By Vivienne Russell | 5 November 2013
The Department for Work and Pensions needs to take ‘immediate steps’ to allow people to save into collective defined contribution pensions, the Royal Society of Arts think-tank said today.
In a report examining the pensions market, the RSA said defined benefit schemes have now withered away, but defined contribution pensions that had replaced them offered little more than a ‘tax-advantaged private savings plan’.
Collective pensions are commonplace in Denmark, the Netherlands and parts of North America. Savings are pooled in collective, rather than individual, pots.

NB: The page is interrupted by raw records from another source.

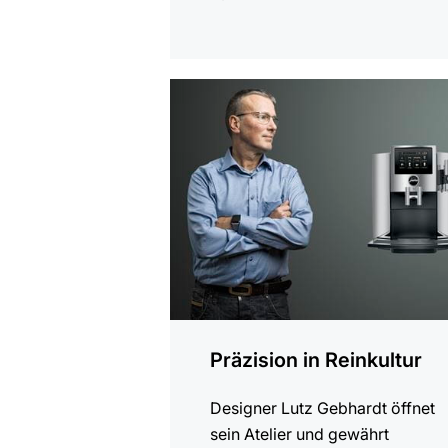
anzeigen
Präzision in Reinkultur
Designer Lutz Gebhardt öffnet
sein Atelier und gewährt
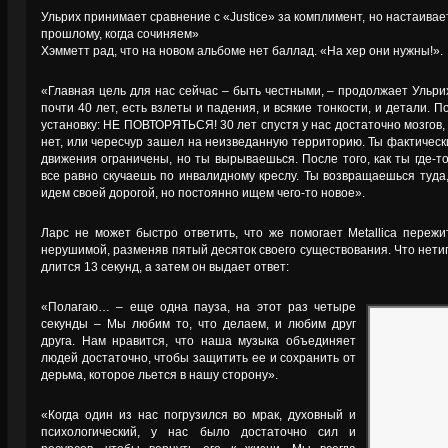
Ульрих принимает сравнение с «Justice» за комплимент, но настаивае
прошлому, когда сочиняем»
Хэмметт рад, что на новом альбоме нет баллад. «На хер они нужны!».
«Главная цель для нас сейчас – быть честными, – продолжает Ульрих
почти 40 лет, есть взлеты и падения, и всякие тонкости, и детали. 
установку: НЕ ПОВТОРЯТЬСЯ! 30 лет спустя у нас достаточно мозгов,
нет, или чересчур зашел на неизведанную территорию. Ты фактическ
движения ограничены, но ты вырываешься. После того, как ты где-то
все равно скучаешь по инвалидному креслу. Ты возвращаешься туда
идем своей дорогой, но постоянно ищем чего-то новое».
Ларс не может быстро ответить, что же помогает Metallica пережи
нерушимой, разменяв пятый десяток своего существования. Что нетип
длится 13 секунд, а затем он выдает ответ:
«Полагаю… – еще одна пауза, на этот раз четыре
секунды – Мы любим то, что делаем, и любим друг
друга. Нам нравится, что наша музыка объединяет
людей достаточно, чтобы защитить ее и сохранить от
дерьма, которое льется в нашу сторону».
«Когда один из нас погрузился во мрак, духовный и
психологический, у нас было достаточно сил и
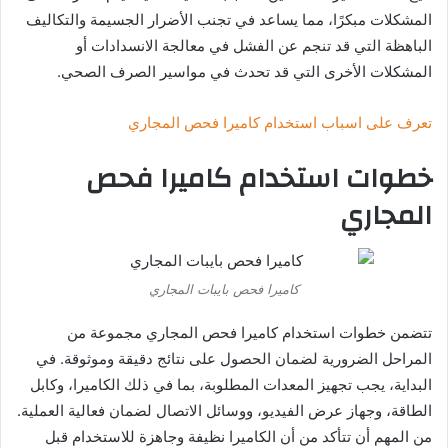
المشكلات مبكرًا، مما يساعد في تجنب الأضرار الجسيمة والتكاليف
الباهظة التي قد تنجم عن الفشل في معالجة الانسدادات أو
المشكلات الأخرى التي قد تحدث في مواسير الصرف الصحي.
تعرف على اسباب استخدام كاميرا فحص المجاري
خطوات استخدام كاميرا فحص
المجاري
كاميرا فحص بايبات المجاري
تتضمن خطوات استخدام كاميرا فحص المجاري مجموعة من
المراحل الضرورية لضمان الحصول على نتائج دقيقة وموثوقة. في
البداية، يجب تجهيز المعدات المطلوبة، بما في ذلك الكاميرا، وكابل
الطاقة، وجهاز عرض الفيديو، ووسائل الاتصال لضمان فعالية العملية.
من المهم أن تتأكد من أن الكاميرا نظيفة وجاهزة للاستخدام قبل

According to Aon Hewitt research cited by the RSA, collective saving would have given UK investors a 33% better outcomes, as well as more predictable outcomes, than individual savings over more than half a century. Collective pensions would have outperformed an individual DC pension in 37 of the past 57 years.
David Pitt Watson, head of the RSA’s Tomorrow’s Investor project, said: ‘With the right choices the young people of this country could be enjoying pensions which are 30% higher than those they will otherwise be entitled. With the wrong decisions, our retirement system will be little more than a tax-advantaged private savings plan.
‘The message is clear: united we stand, divided we fall. It will be through encouraging the growth of well governed, collective pensions that the UK will finally have a framework for private pension provision that is fit for purpose.’